At the onset of the #MeToo movement, men were baffled by the sheer extent of women, not just in the news, but the ones they knew personally, who came forward with horror stories of rape, domestic violence, and workplace sexual harassment. And it made sense.

Sexual violence thrives in secret thanks to a lack of social awareness and a functional criminal justice system. Bad men do bad things only when good men aren’t there to stop them. Couple that with the fact that an overwhelming majority of abusers and harassers are serial offenders, and it created a perfect storm of ignorance that was shattered by a hashtag perfectly designed to educate, not flagellate, and perhaps even more importantly, not virtue signal.

As a result, the immediate aftermath of the #MeToo movement was monumental and productive. It was emotional, sure, but far more crucially, it was productive in raising awareness, crossing partisan lines, initially, at least, and driving real change in workplaces and social circles across America.

What is happening right now is tragically the opposite of the autumn of 2017. Racial progress and police reform will suffer as a result.

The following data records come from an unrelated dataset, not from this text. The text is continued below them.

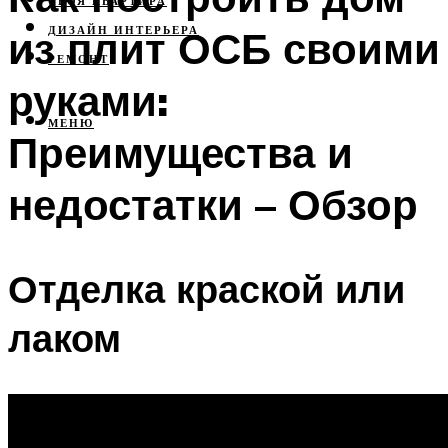
СВОЯ КВАРТИРА
из плит ОСБ своими
ДИЗАЙН ИНТЕРЬЕРА
РЕМОНТ
руками:
МЕНЮ
Преимущества и
недостатки – Обзор
Отделка краской или
лаком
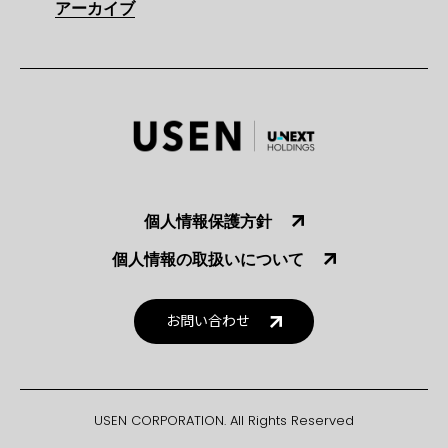
アーカイブ
個人情報保護方針
個人情報の取扱いについて
お問い合わせ
USEN CORPORATION. All Rights Reserved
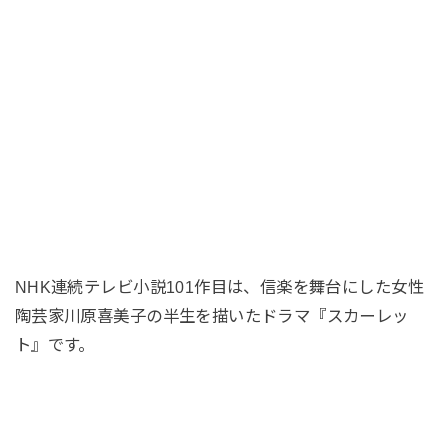
NHK連続テレビ小説101作目は、信楽を舞台にした女性
陶芸家川原喜美子の半生を描いたドラマ『スカーレッ
ト』です。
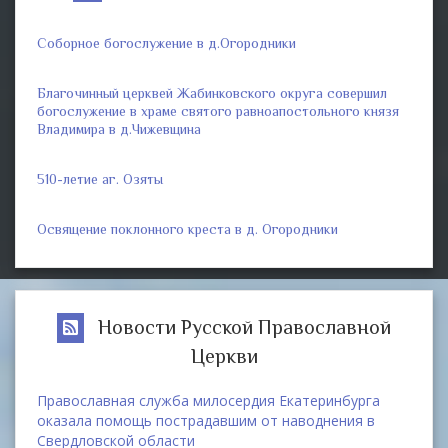
Соборное богослужение в д.Огородники
Благочинный церквей Жабинковского округа совершил
богослужение в храме святого равноапостольного князя
Владимира в д.Чижевщина
510-летие аг. Озяты
Освящение поклонного креста в д. Огородники
Новости Русской Православной
Церкви
Православная служба милосердия Екатеринбурга
оказала помощь пострадавшим от наводнения в
Свердловской области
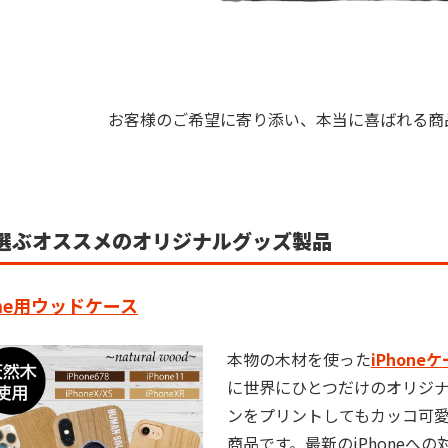
お客様のご希望に寄り添い、本当に喜ばれる商
選ぶオススメのオリジナルグッズ製品
one用ウッドケース
本物の木材を使った
iPhone
に世界にひとつだけのオリジ
ンをプリントしてもカッコ可
商品です。最新のiPhoneへの対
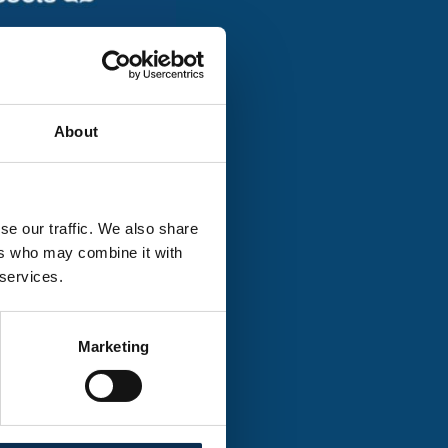
About
uivi régulier de la
se our traffic. We also share
ers who may combine it with
 services.
odiversité
Marketing
e du gaspillage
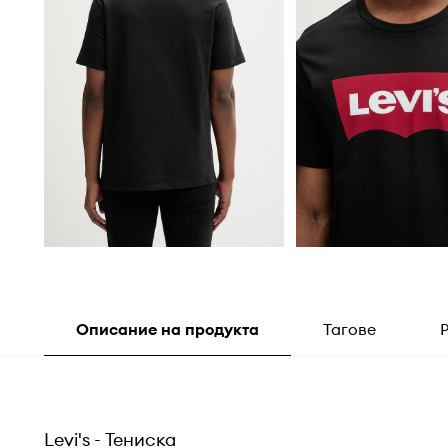
Описание на продукта
Тагове
Levi's - Тениска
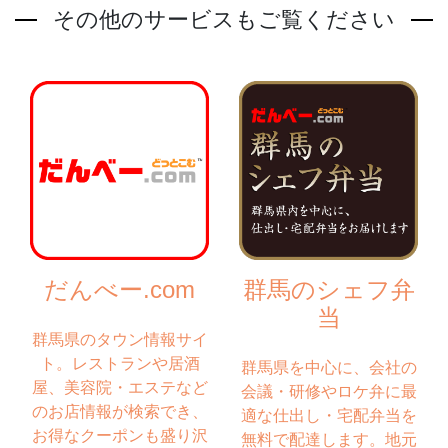
その他のサービスもご覧ください
だんべー.com
群馬のシェフ弁
当
群馬県のタウン情報サイ
ト。レストランや居酒
群馬県を中心に、会社の
屋、美容院・エステなど
会議・研修やロケ弁に最
のお店情報が検索でき、
適な仕出し・宅配弁当を
お得なクーポンも盛り沢
無料で配達します。地元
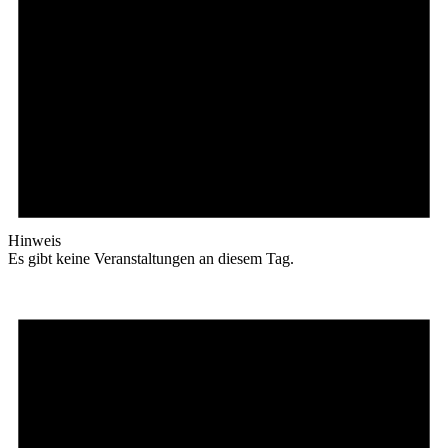
Hinweis
Es gibt keine Veranstaltungen an diesem Tag.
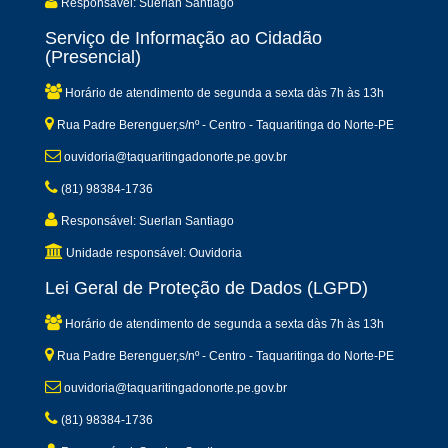
Responsável: Suerlan Santiago
Serviço de Informação ao Cidadão
(Presencial)
Horário de atendimento de segunda a sexta dàs 7h às 13h
Rua Padre Berenguer,s/nº - Centro - Taquaritinga do Norte-PE
ouvidoria@taquaritingadonorte.pe.gov.br
(81) 98384-1736
Responsável: Suerlan Santiago
Unidade responsável: Ouvidoria
Lei Geral de Proteção de Dados (LGPD)
Horário de atendimento de segunda a sexta dàs 7h às 13h
Rua Padre Berenguer,s/nº - Centro - Taquaritinga do Norte-PE
ouvidoria@taquaritingadonorte.pe.gov.br
(81) 98384-1736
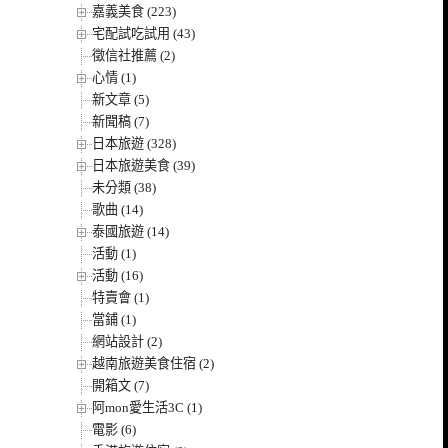
嘉義美食 (223)
宅配試吃試用 (43)
徵信社推薦 (2)
心情 (1)
新文章 (5)
新聞稿 (7)
日本旅遊 (328)
日本旅遊美食 (39)
未分類 (38)
歌曲 (14)
泰國旅遊 (14)
活動 (1)
活動 (16)
特賣會 (1)
當鋪 (1)
網站設計 (2)
越南旅遊美食住宿 (2)
開箱文 (7)
阿mon愛生活3C (1)
電影 (6)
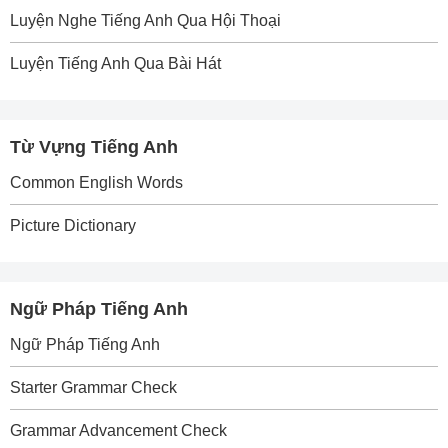
Luyện Nghe Tiếng Anh Qua Hội Thoại
Luyện Tiếng Anh Qua Bài Hát
Từ Vựng Tiếng Anh
Common English Words
Picture Dictionary
Ngữ Pháp Tiếng Anh
Ngữ Pháp Tiếng Anh
Starter Grammar Check
Grammar Advancement Check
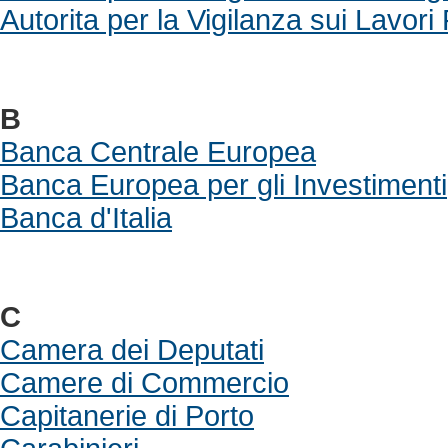
Autorita per la Vigilanza sui Lavori 
B
Banca Centrale Europea
Banca Europea per gli Investimenti
Banca d'Italia
C
Camera dei Deputati
Camere di Commercio
Capitanerie di Porto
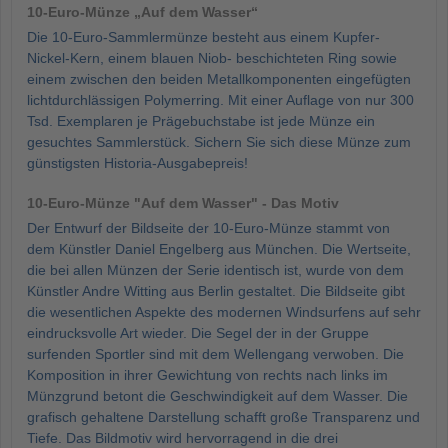
10-Euro-Münze „Auf dem Wasser“
Die 10-Euro-Sammlermünze besteht aus einem Kupfer-
Nickel-Kern, einem blauen Niob- beschichteten Ring sowie
einem zwischen den beiden Metallkomponenten eingefügten
lichtdurchlässigen Polymerring. Mit einer Auflage von nur 300
Tsd. Exemplaren je Prägebuchstabe ist jede Münze ein
gesuchtes Sammlerstück. Sichern Sie sich diese Münze zum
günstigsten Historia-Ausgabepreis!
10-Euro-Münze "Auf dem Wasser" - Das Motiv
Der Entwurf der Bildseite der 10-Euro-Münze stammt von
dem Künstler Daniel Engelberg aus München. Die Wertseite,
die bei allen Münzen der Serie identisch ist, wurde von dem
Künstler Andre Witting aus Berlin gestaltet. Die Bildseite gibt
die wesentlichen Aspekte des modernen Windsurfens auf sehr
eindrucksvolle Art wieder. Die Segel der in der Gruppe
surfenden Sportler sind mit dem Wellengang verwoben. Die
Komposition in ihrer Gewichtung von rechts nach links im
Münzgrund betont die Geschwindigkeit auf dem Wasser. Die
grafisch gehaltene Darstellung schafft große Transparenz und
Tiefe. Das Bildmotiv wird hervorragend in die drei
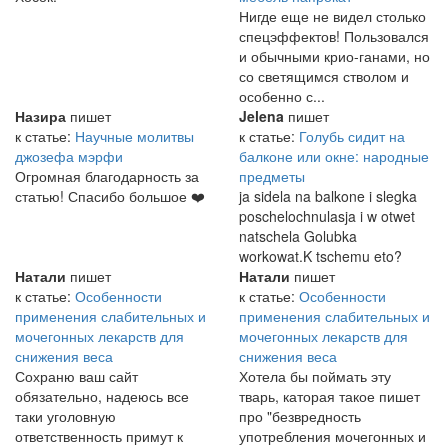
Нигде еще не видел столько
спецэффектов! Пользовался
и обычными крио-ганами, но
со светящимся стволом и
особенно с...
Назира
пишет
Jelena
пишет
к статье:
Научные молитвы
к статье:
Голубь сидит на
джозефа мэрфи
балконе или окне: народные
Огромная благодарность за
предметы
статью! Спасибо большое ❤️
ja sidela na balkone i slegka
poschelochnulasja i w otwet
natschela Golubka
workowat.K tschemu eto?
Натали
пишет
Натали
пишет
к статье:
Особенности
к статье:
Особенности
применения слабительных и
применения слабительных и
мочегонных лекарств для
мочегонных лекарств для
снижения веса
снижения веса
Сохраню ваш сайт
Хотела бы поймать эту
обязательно, надеюсь все
тварь, каторая такое пишет
таки уголовную
про "безвредность
ответственность примут к
употребления мочегонных и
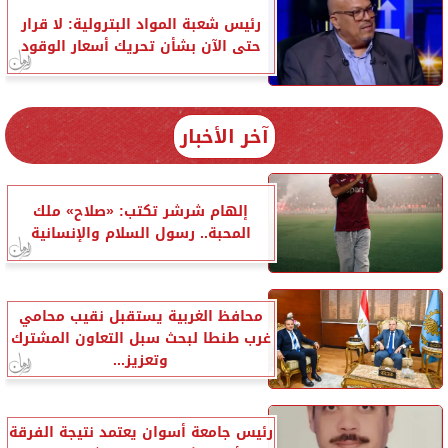
رئيس شعبة المواد البترولية: لا قرار
حتى الآن بشأن تحريك أسعار الوقود
آخر الأخبار
إلهام شرشر تكتب: «صلاح» ملك
المحبة.. رسول السلام والإنسانية
محافظ الغربية يستقبل نقيب محامي
غرب طنطا لبحث سبل التعاون المشترك
وتعزيز...
رئيس جامعة أسوان يعتمد نتيجة الفرقة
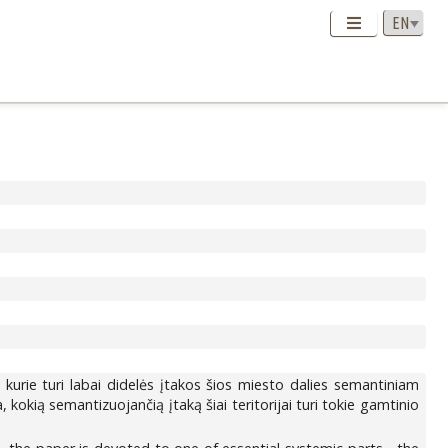
urie turi labai didelės įtakos šios miesto dalies semantiniam
 kokią semantizuojančią įtaką šiai teritorijai turi tokie gamtinio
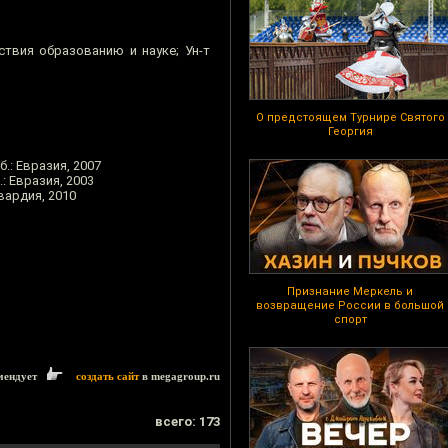
йствия образованию и науке; Ун-т
О предстоящем Турнире Святого
Георгия
б.: Евразия, 2007
.: Евразия, 2003
гвардия, 2010
Признание Меркель и
возвращение России в большой
спорт
мендует
создать сайт
в megagroup.ru
всего: 173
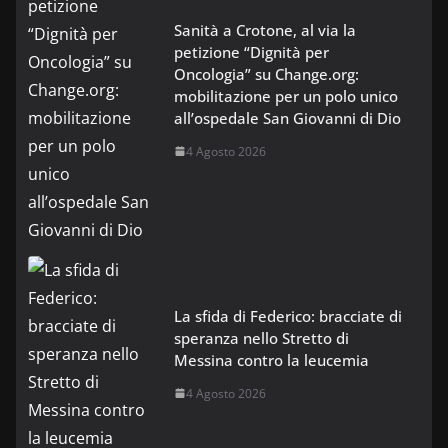
Sanità a Crotone, al via la
petizione “Dignità per
Oncologia” su Change.org:
mobilitazione per un polo unico
all’ospedale San Giovanni di Dio
4 Agosto 2026
La sfida di Federico: bracciate di
speranza nello Stretto di
Messina contro la leucemia
4 Agosto 2026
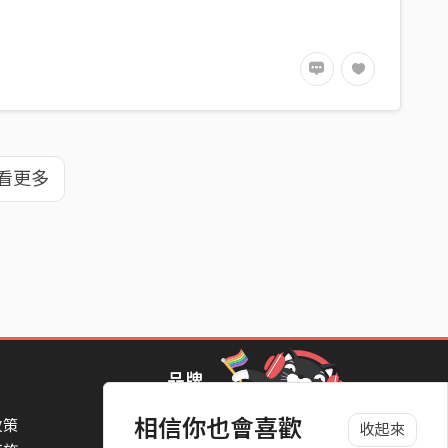
看更多
品牌
相信你也會喜歡
政策
StreetVoice Awards 街聲音樂獎
收起來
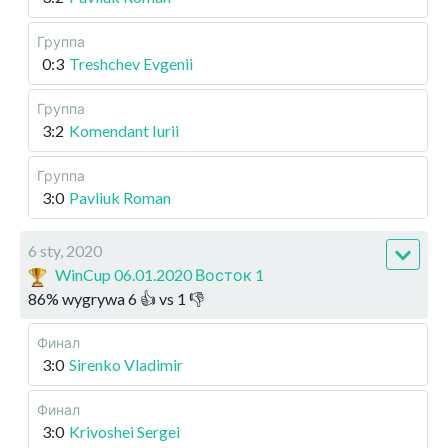
Группа
0:3
Treshchev Evgenii
Группа
3:2
Komendant Iurii
Группа
3:0
Pavliuk Roman
6 sty, 2020
WinCup 06.01.2020 Восток 1
86
%
wygrywa
6
👍 vs
1
👎
Финал
3:0
Sirenko Vladimir
Финал
3:0
Krivoshei Sergei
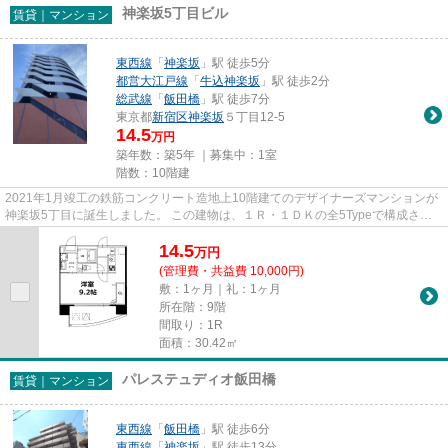
神楽坂5丁目ビル
賃貸｜マンション
東西線
「
神楽坂
」駅 徒歩5分
都営大江戸線
「
牛込神楽坂
」駅 徒歩2分
総武線
「
飯田橋
」駅 徒歩7分
東京都
新宿区
神楽坂
５丁目12-5
14.5
万円
築年数：築5年 ｜募集中：
1室
階数：10階建
2021年1月竣工の鉄筋コンクリート造地上10階建てのデザイナーズマンションが
神楽坂5丁目に誕生しました。 この建物は、１Ｒ・１ＤＫの全5Typeで構成され
ており、耐震性能を建築基準法...
14.5
万
円
(管理費・共益費 10,000円)
敷：1ヶ月｜礼：1ヶ月
所在階：9階
間取り：1R
面積：30.42㎡
パレステュディオ飯田橋
賃貸｜マンション
東西線
「
飯田橋
」駅 徒歩6分
東西線
「
神楽坂
」駅 徒歩13分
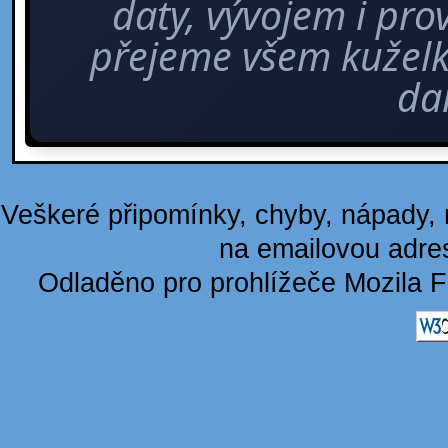
daty, vývojem i pro
přejeme všem kuže
dal
Veškeré připomínky, chyby, nápady, n
na emailovou adre
Odladěno pro prohlížeče Mozila F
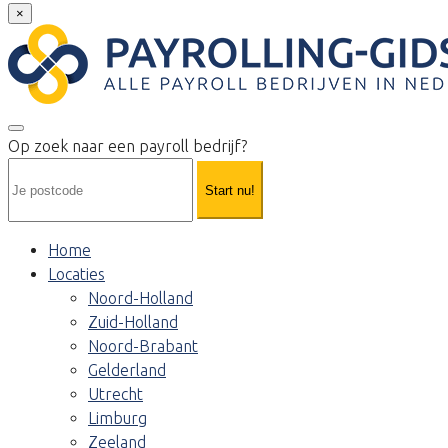
×
Op zoek naar een payroll bedrijf?
Start nu!
Home
Locaties
Noord-Holland
Zuid-Holland
Noord-Brabant
Gelderland
Utrecht
Limburg
Zeeland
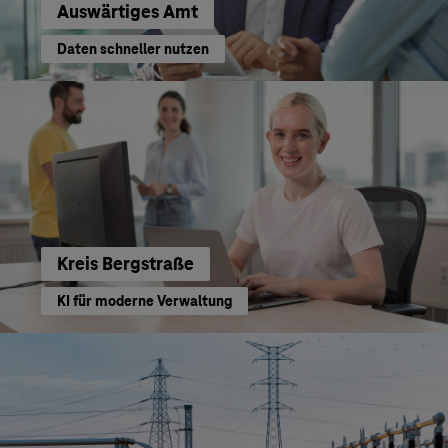
Auswärtiges Amt
Daten schneller nutzen
Kreis Bergstraße
KI für moderne Verwaltung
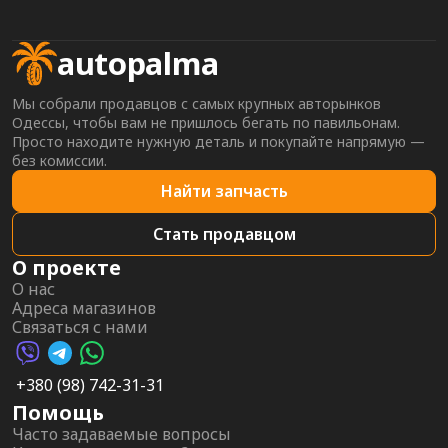
autopalma
Мы собрали продавцов с самых крупных авторынков
Одессы, чтобы вам не пришлось бегать по павильонам.
Просто находите нужную деталь и покупайте напрямую —
без комиссии.
Найти запчасть
Стать продавцом
О проекте
О нас
Адреса магазинов
Связаться с нами
Viber AutoPalma
Telegram AutoPalma
WhatsApp AutoPalma
+380 (98) 742-31-31
Помощь
Часто задаваемые вопросы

Like sexual violence, racism, and specifically that perpetrated by law enforcement, has survived thanks to its relative difficulty to quantify and the penchant of racists to subvert social norms by operating inconspicuously. Even setting aside the most politically controversial Black Lives Matter cases from the mid-2010s, most understood that structural flaws in the criminal justice system allowed individual racist cops to get away with crossing lines against black people. But not everyone understood the extent. It’s not until you hear about your personal black friend getting pulled over by the cops dozens of times without speeding or another getting stopped at the mall for minding his own business that you understand, it’s not just dozens of murders a year. It’s thousands and thousands of cases of frisking and harassment and behavior that make black Americans feel less than human.

We need to hear those stories. Instead, we’re getting a bunch of white folks posting black squares on Instagram and crowding out the #BlackLivesMatter hashtag with their own performative professions of white guilt and cringeworthy virtue signaling.

And it’s not just a shame. It could be a crucial opportunity cost sabotaging the real momentum we finally have in addressing racism. Consider, nearly seven in ten Americans recognize that the killing of George Floyd was a sign of broader problems in treatment of black Americans by police, including almost half of all Republicans. The time for sweeping police reform is now. No matter how much party leaders wish to politicize this moment, the people are mostly united on the need for a reckoning. But rather than constructing a movement to elevate the lived experiences of black American, get the rest of us to listen, and get all of us on board to focus on real solutions, petrified corporations and brain dead celebrities are drowning out the potential for a movement with black squares and hackneyed statements.

Black Americans deserve their own #MeToo movement. But thanks to virtue signaling and white guilt, this isn’t it.